The UK government has launched the biggest review into the country's electricity market design for decades, which it hopes will radically enhance energy security and cut costs for consumers.
The Review of Electricity Market Arrangements (REMA) will seek views on a range of options to address the challenges of responding to higher global energy costs, the need to further boost energy security, and moving to a cleaner energy system.
This includes introducing incentives for consumers to draw energy from the grid at cheaper rates when demand is low or it’s particularly sunny and windy, saving households money with cheaper rates.
Reforming the capacity market so that it increases the participation of low-carbon flexibility technologies, such as electricity storage, is also being explored, as are options for decoupling global fossil fuel prices from electricity produced by renewables.
Under the current system, gas prices often end up setting the wholesale electricity price, because it is often the last source of supply to meet demand. REMA will explore ways of updating this pricing system to reflect the rise in cheaper renewable electricity.
Business and energy secretary, Kwasi Kwarteng, said: “We’ve just seen the price of offshore UK wind power fall to an all-time low and gas is a shrinking portion of our electricity generating mix, so we need to explore ways of ensuring the electricity market is adapting to the times.
“That includes ensuring the cost benefits of our increasing supply of cheaper energy trickle down to consumers, but also that our system is fit for the future – especially with electricity demand set to double by 2035.
“In what could be the biggest electricity market shake up in decades, I am confident that this review will significantly enhance Great Britain’s energy security and supply for generations to come.”
This week's consultation launch forms part of the government’s comprehensive review of the electricity market, first announced in the British Energy Security Strategy.
It will seek views on the evolution and expansion of existing schemes, such as the Capacity Market and Contracts for Difference, and the introduction of more fundamental change where needed to guarantee uninterrupted supply during periods of no wind or sun at the lowest cost.

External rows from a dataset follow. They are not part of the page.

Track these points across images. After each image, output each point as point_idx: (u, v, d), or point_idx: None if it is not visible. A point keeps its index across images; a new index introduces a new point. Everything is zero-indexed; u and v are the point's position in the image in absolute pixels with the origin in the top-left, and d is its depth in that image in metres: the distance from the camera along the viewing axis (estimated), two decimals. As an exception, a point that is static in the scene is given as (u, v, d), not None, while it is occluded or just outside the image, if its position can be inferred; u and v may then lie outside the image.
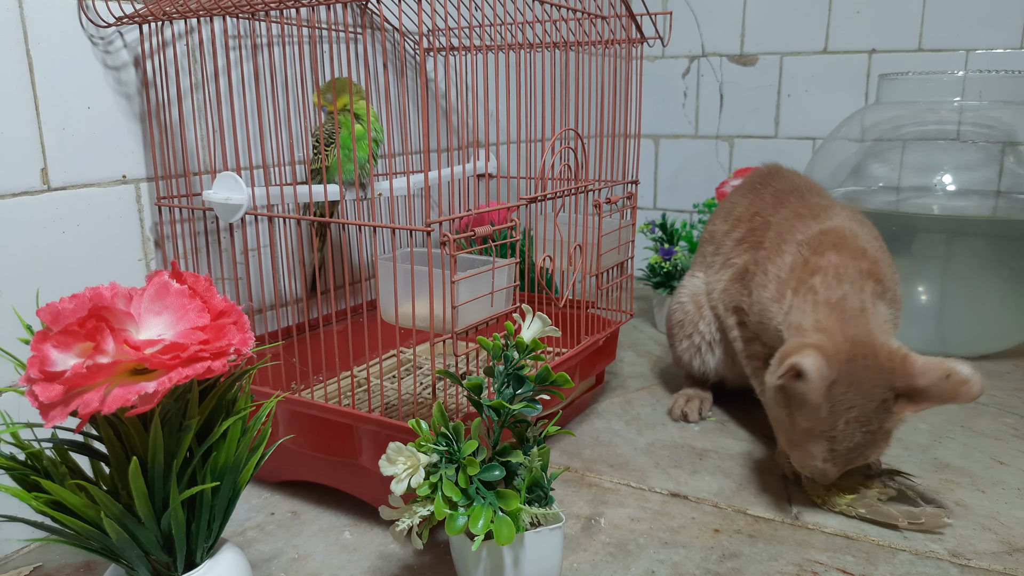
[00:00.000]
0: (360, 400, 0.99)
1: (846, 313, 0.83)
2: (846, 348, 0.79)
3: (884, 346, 0.80)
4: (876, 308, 0.84)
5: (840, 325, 0.82)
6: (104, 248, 0.87)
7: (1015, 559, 0.77)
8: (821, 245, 0.91)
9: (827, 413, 0.78)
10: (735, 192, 1.17)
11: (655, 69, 1.90)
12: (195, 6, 0.80)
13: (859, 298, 0.84)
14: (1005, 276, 1.31)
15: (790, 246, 0.95)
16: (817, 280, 0.87)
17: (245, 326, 0.54)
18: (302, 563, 0.77)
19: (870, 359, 0.79)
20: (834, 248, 0.90)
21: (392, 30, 1.19)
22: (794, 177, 1.11)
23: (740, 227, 1.08)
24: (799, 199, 1.04)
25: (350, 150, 0.90)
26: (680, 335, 1.14)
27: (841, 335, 0.80)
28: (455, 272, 0.73)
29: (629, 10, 1.04)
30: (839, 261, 0.88)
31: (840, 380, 0.78)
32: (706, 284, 1.12)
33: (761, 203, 1.08)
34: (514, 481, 0.68)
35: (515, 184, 1.22)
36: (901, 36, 1.63)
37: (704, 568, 0.75)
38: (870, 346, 0.79)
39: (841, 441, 0.79)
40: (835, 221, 0.95)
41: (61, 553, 0.78)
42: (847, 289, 0.85)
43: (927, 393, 0.78)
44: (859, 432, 0.79)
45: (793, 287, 0.90)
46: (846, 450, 0.80)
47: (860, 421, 0.79)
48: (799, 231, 0.95)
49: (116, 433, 0.54)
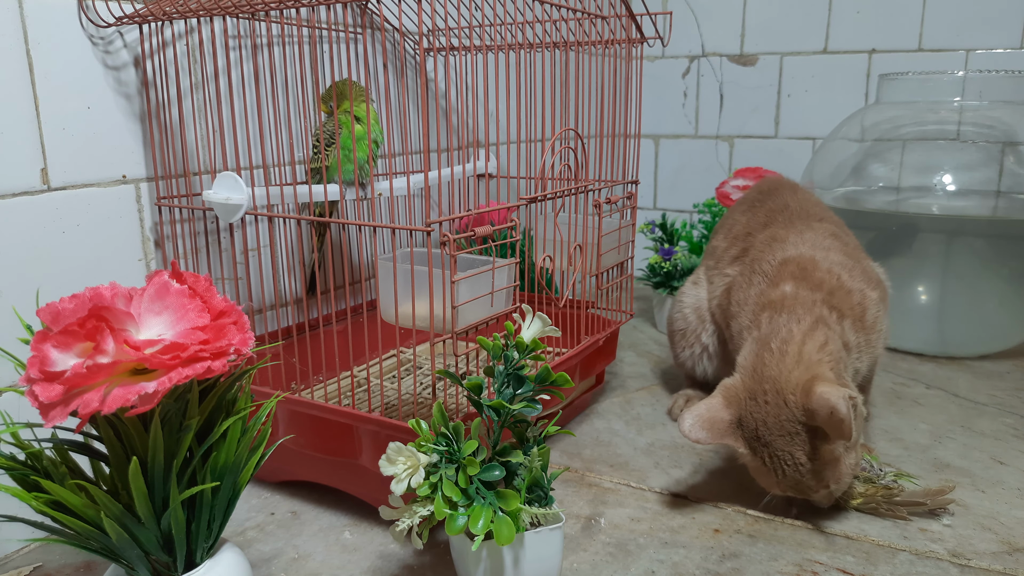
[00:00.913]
0: (360, 400, 0.99)
1: (765, 349, 0.84)
2: (750, 386, 0.82)
3: (792, 382, 0.79)
4: (812, 336, 0.83)
5: (756, 363, 0.83)
6: (104, 248, 0.87)
7: (1015, 559, 0.77)
8: (779, 276, 0.93)
9: (746, 449, 0.81)
10: (737, 207, 1.16)
11: (655, 69, 1.90)
12: (195, 6, 0.80)
13: (788, 329, 0.85)
14: (1005, 276, 1.31)
15: (756, 276, 0.96)
16: (764, 317, 0.89)
17: (245, 326, 0.54)
18: (302, 563, 0.77)
19: (770, 395, 0.79)
20: (791, 278, 0.91)
21: (392, 30, 1.19)
22: (789, 194, 1.10)
23: (736, 245, 1.08)
24: (784, 219, 1.05)
25: (350, 150, 0.90)
26: (682, 344, 1.14)
27: (751, 375, 0.83)
28: (455, 272, 0.73)
29: (629, 10, 1.04)
30: (792, 293, 0.89)
31: (745, 418, 0.81)
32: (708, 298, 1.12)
33: (755, 222, 1.08)
34: (514, 481, 0.68)
35: (515, 184, 1.22)
36: (901, 36, 1.63)
37: (704, 568, 0.75)
38: (774, 382, 0.80)
39: (776, 475, 0.80)
40: (798, 249, 0.96)
41: (61, 553, 0.78)
42: (781, 321, 0.86)
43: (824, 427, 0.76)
44: (784, 466, 0.79)
45: (748, 323, 0.92)
46: (791, 482, 0.80)
47: (781, 456, 0.79)
48: (767, 259, 0.97)
49: (116, 433, 0.54)
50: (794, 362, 0.81)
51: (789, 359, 0.81)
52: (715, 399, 0.83)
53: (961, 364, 1.35)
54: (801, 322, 0.85)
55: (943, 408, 1.15)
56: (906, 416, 1.12)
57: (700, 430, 0.81)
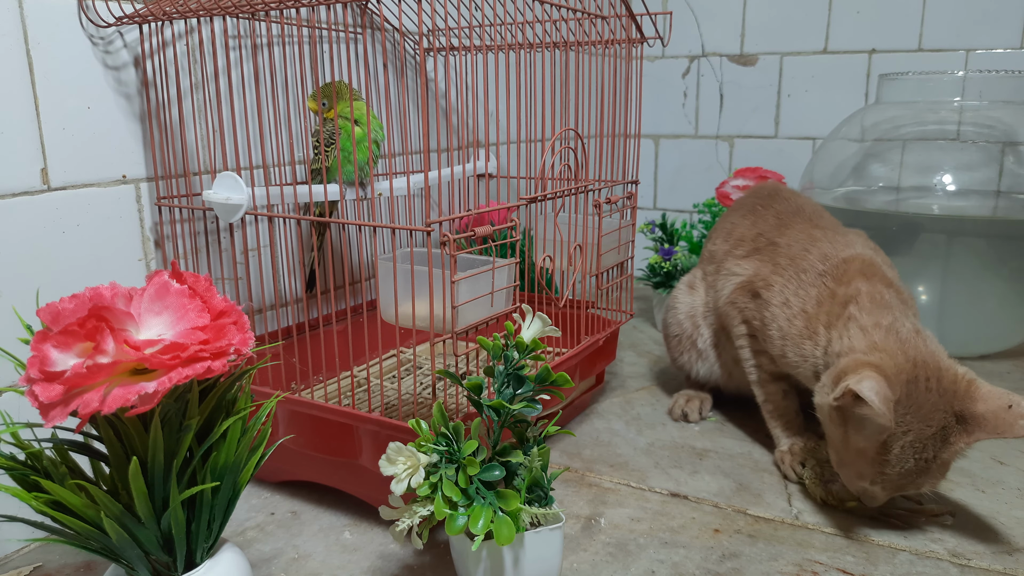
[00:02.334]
0: (360, 400, 0.99)
1: (902, 334, 0.79)
2: (908, 368, 0.76)
3: (950, 369, 0.76)
4: (928, 332, 0.80)
5: (900, 345, 0.78)
6: (104, 248, 0.87)
7: (1015, 559, 0.77)
8: (846, 274, 0.88)
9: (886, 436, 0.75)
10: (733, 212, 1.14)
11: (655, 69, 1.90)
12: (195, 6, 0.80)
13: (911, 322, 0.81)
14: (1005, 276, 1.31)
15: (810, 276, 0.91)
16: (852, 309, 0.84)
17: (245, 326, 0.54)
18: (302, 563, 0.77)
19: (933, 381, 0.75)
20: (861, 276, 0.87)
21: (392, 30, 1.19)
22: (795, 198, 1.09)
23: (742, 246, 1.05)
24: (806, 220, 1.02)
25: (350, 152, 0.90)
26: (679, 348, 1.15)
27: (902, 355, 0.77)
28: (455, 272, 0.73)
29: (629, 10, 1.04)
30: (871, 289, 0.85)
31: (900, 402, 0.74)
32: (704, 305, 1.12)
33: (764, 224, 1.05)
34: (514, 481, 0.68)
35: (515, 184, 1.22)
36: (901, 36, 1.63)
37: (704, 568, 0.75)
38: (935, 368, 0.76)
39: (894, 465, 0.76)
40: (854, 249, 0.92)
41: (61, 553, 0.78)
42: (896, 314, 0.81)
43: (983, 421, 0.74)
44: (912, 459, 0.75)
45: (825, 322, 0.86)
46: (897, 475, 0.76)
47: (915, 447, 0.75)
48: (817, 259, 0.92)
49: (116, 433, 0.54)
50: (940, 351, 0.77)
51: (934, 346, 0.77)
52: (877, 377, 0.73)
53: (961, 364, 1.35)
54: (907, 317, 0.82)
55: (943, 408, 1.15)
56: (906, 416, 1.12)
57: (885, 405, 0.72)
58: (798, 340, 0.89)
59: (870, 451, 0.77)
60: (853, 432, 0.78)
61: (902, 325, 0.81)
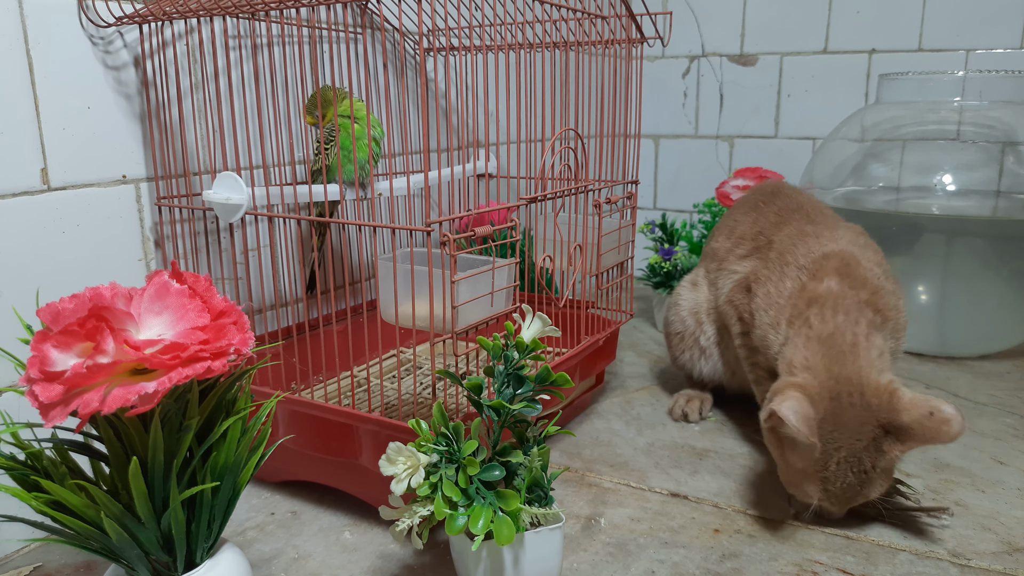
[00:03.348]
0: (360, 400, 0.99)
1: (834, 349, 0.81)
2: (830, 386, 0.78)
3: (872, 382, 0.78)
4: (871, 341, 0.82)
5: (827, 362, 0.80)
6: (104, 248, 0.87)
7: (1015, 559, 0.77)
8: (821, 270, 0.89)
9: (819, 453, 0.77)
10: (736, 209, 1.15)
11: (655, 69, 1.90)
12: (195, 6, 0.80)
13: (852, 331, 0.82)
14: (1005, 276, 1.31)
15: (791, 269, 0.93)
16: (812, 313, 0.85)
17: (245, 326, 0.54)
18: (302, 563, 0.77)
19: (855, 396, 0.77)
20: (835, 274, 0.88)
21: (392, 30, 1.19)
22: (797, 195, 1.09)
23: (743, 245, 1.06)
24: (803, 217, 1.02)
25: (350, 150, 0.90)
26: (680, 346, 1.14)
27: (826, 373, 0.79)
28: (455, 272, 0.73)
29: (629, 10, 1.04)
30: (838, 290, 0.86)
31: (826, 419, 0.77)
32: (707, 301, 1.12)
33: (765, 222, 1.06)
34: (514, 481, 0.68)
35: (515, 184, 1.22)
36: (901, 36, 1.63)
37: (704, 568, 0.75)
38: (857, 383, 0.78)
39: (834, 481, 0.77)
40: (838, 244, 0.93)
41: (61, 553, 0.78)
42: (840, 321, 0.83)
43: (911, 431, 0.75)
44: (851, 472, 0.77)
45: (788, 317, 0.88)
46: (840, 490, 0.78)
47: (850, 462, 0.77)
48: (801, 253, 0.93)
49: (116, 433, 0.54)
50: (868, 364, 0.79)
51: (863, 361, 0.79)
52: (798, 394, 0.77)
53: (961, 364, 1.35)
54: (858, 324, 0.83)
55: (943, 408, 1.15)
56: (906, 416, 1.12)
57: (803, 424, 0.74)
58: (767, 329, 0.91)
59: (809, 469, 0.78)
60: (789, 452, 0.80)
61: (843, 336, 0.82)
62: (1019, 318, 1.34)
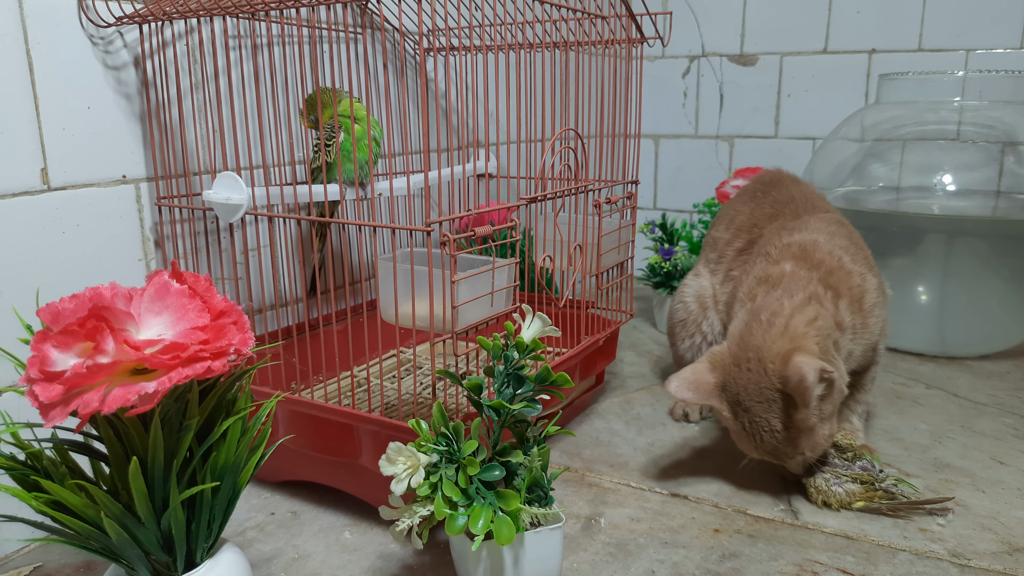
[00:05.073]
0: (360, 400, 0.99)
1: (755, 320, 0.87)
2: (736, 354, 0.85)
3: (773, 349, 0.82)
4: (802, 312, 0.86)
5: (743, 332, 0.87)
6: (104, 248, 0.87)
7: (1015, 559, 0.77)
8: (780, 256, 0.95)
9: (728, 412, 0.86)
10: (738, 198, 1.17)
11: (655, 69, 1.90)
12: (195, 6, 0.80)
13: (780, 303, 0.87)
14: (1005, 276, 1.31)
15: (759, 258, 0.99)
16: (760, 290, 0.92)
17: (245, 326, 0.54)
18: (302, 563, 0.77)
19: (753, 363, 0.83)
20: (792, 258, 0.93)
21: (392, 30, 1.19)
22: (793, 186, 1.12)
23: (741, 237, 1.09)
24: (792, 211, 1.06)
25: (350, 150, 0.90)
26: (683, 334, 1.14)
27: (738, 343, 0.86)
28: (455, 272, 0.73)
29: (629, 10, 1.04)
30: (791, 271, 0.91)
31: (728, 384, 0.85)
32: (712, 288, 1.12)
33: (760, 213, 1.10)
34: (514, 481, 0.68)
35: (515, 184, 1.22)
36: (901, 36, 1.63)
37: (704, 568, 0.75)
38: (756, 350, 0.83)
39: (755, 437, 0.84)
40: (803, 234, 0.98)
41: (61, 553, 0.78)
42: (774, 296, 0.89)
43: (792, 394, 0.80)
44: (763, 431, 0.83)
45: (745, 295, 0.95)
46: (768, 444, 0.84)
47: (757, 421, 0.83)
48: (773, 245, 0.99)
49: (116, 433, 0.54)
50: (779, 333, 0.84)
51: (775, 330, 0.85)
52: (702, 363, 0.88)
53: (961, 364, 1.35)
54: (793, 297, 0.88)
55: (943, 408, 1.15)
56: (906, 416, 1.12)
57: (686, 390, 0.86)
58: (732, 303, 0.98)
59: (735, 427, 0.86)
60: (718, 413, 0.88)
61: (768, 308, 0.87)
62: (1019, 318, 1.34)
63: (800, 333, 0.83)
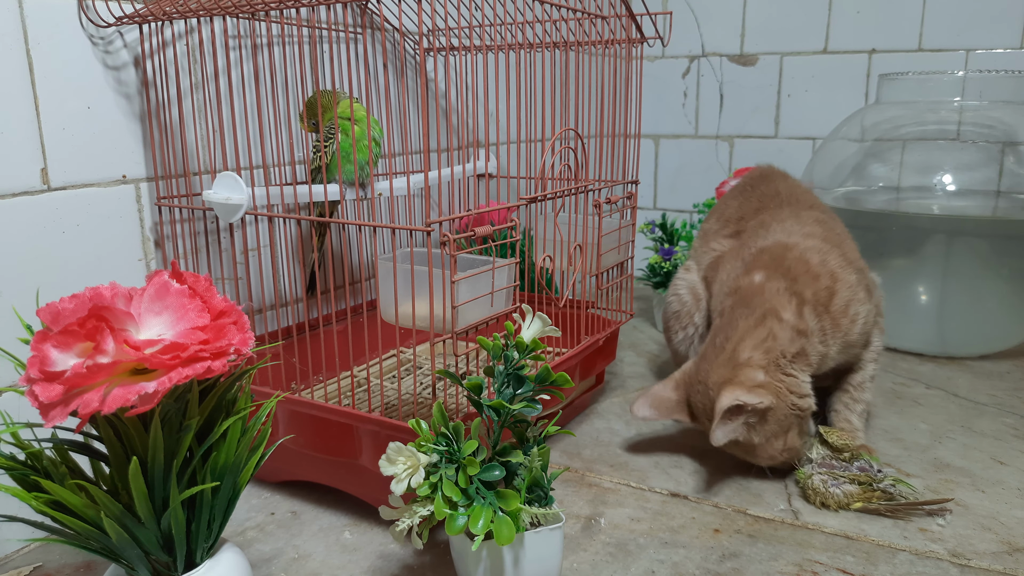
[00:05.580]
0: (360, 400, 0.99)
1: (712, 344, 0.93)
2: (693, 375, 0.93)
3: (716, 376, 0.88)
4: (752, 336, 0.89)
5: (705, 353, 0.93)
6: (104, 248, 0.87)
7: (1015, 559, 0.77)
8: (753, 264, 0.97)
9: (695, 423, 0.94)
10: (730, 192, 1.20)
11: (655, 69, 1.90)
12: (195, 6, 0.80)
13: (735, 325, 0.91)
14: (1005, 276, 1.31)
15: (738, 262, 1.02)
16: (727, 304, 0.96)
17: (245, 326, 0.54)
18: (302, 563, 0.77)
19: (701, 387, 0.91)
20: (763, 268, 0.96)
21: (392, 30, 1.19)
22: (780, 182, 1.13)
23: (728, 227, 1.12)
24: (776, 206, 1.08)
25: (349, 150, 0.90)
26: (676, 327, 1.14)
27: (697, 366, 0.93)
28: (455, 272, 0.73)
29: (629, 10, 1.04)
30: (758, 284, 0.94)
31: (691, 399, 0.94)
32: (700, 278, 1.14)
33: (747, 207, 1.12)
34: (514, 481, 0.68)
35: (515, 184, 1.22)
36: (901, 36, 1.63)
37: (704, 568, 0.75)
38: (706, 375, 0.90)
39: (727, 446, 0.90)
40: (776, 237, 1.00)
41: (61, 553, 0.78)
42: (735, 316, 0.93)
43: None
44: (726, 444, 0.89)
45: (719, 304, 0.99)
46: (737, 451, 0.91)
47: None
48: (750, 244, 1.02)
49: (116, 433, 0.54)
50: (726, 359, 0.89)
51: (723, 356, 0.90)
52: (668, 381, 0.96)
53: (961, 364, 1.35)
54: (749, 317, 0.91)
55: (943, 408, 1.15)
56: (906, 416, 1.12)
57: (644, 408, 0.95)
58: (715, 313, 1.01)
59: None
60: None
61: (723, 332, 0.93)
62: (1019, 318, 1.34)
63: (743, 360, 0.88)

“It’s vital that we have a market which supports investments in new projects and infrastructure and allows consumers to get the full benefits of a low cost, low-carbon system,” commented Barnaby Wharton, director of RenewableUK’s Future Electricity Systems.
“This consultation is an important step forward in that process, and the industry will continue to work closely with government on building the clean energy system which the UK needs to reach net zero as fast as possible.”
The consultation is open until 10 October 2022.